[brianwski]

Original author here -> technically Heartbleed was not a bug in the OpenSSL low level library, it was specifically an HTTPS bug (it was a bug at a higher level than the library I'm saying I liked then and still like). Specifically it was a bug in the "Heartbeat Extension for the Transport Layer Security" protocol (the HTTPS level is the TLS layer, the underlying encryption functions did not have this particular bug).

All that is a technicality, software has bugs. Heartbleed was a particularly bad security bug. This doesn't mean you throw out the baby with the bath water. As a society we all use HTTPS and it had a bug -> so we fix this bug and move on as best as we can.

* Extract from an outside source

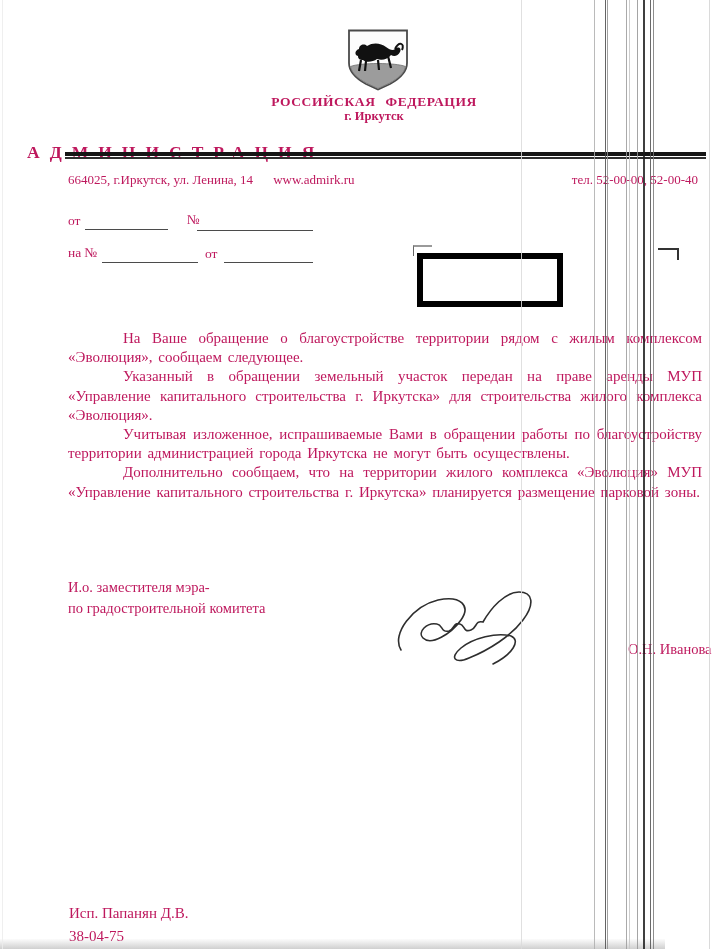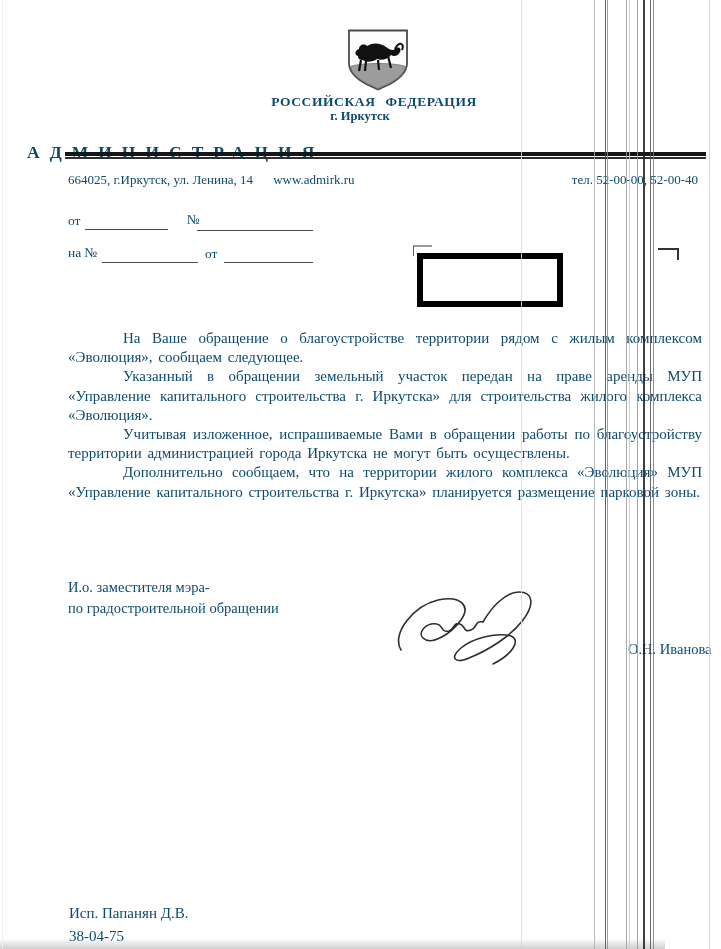"РОССИЙСКАЯ ФЕДЕРАЦИЯ" .page { color: #0c4a6e -> #be185d }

As far as I know, something like 99 percent of routers and OS systems such as Linux, Macintosh, and Windows use the OpenSSL library and it has very little to do with Heartbleed. On the other hand, it is fairly important your system vendor stays on top of security patches and applies them.

OpenSSL is software, and therefore has bugs. But the OpenSSL encryption layer did not contain the Heartbleed bug. Or put differently, the OpenSSL encryption libraries that encrypt AES 128 and AES 256 had nothing to do with Heartbleed, and those are the parts we continue to use at our company completely for free, without paying any royalties to anybody, and they are a lot more secure than anything we could have hand-rolled ourselves even if we took years to do it.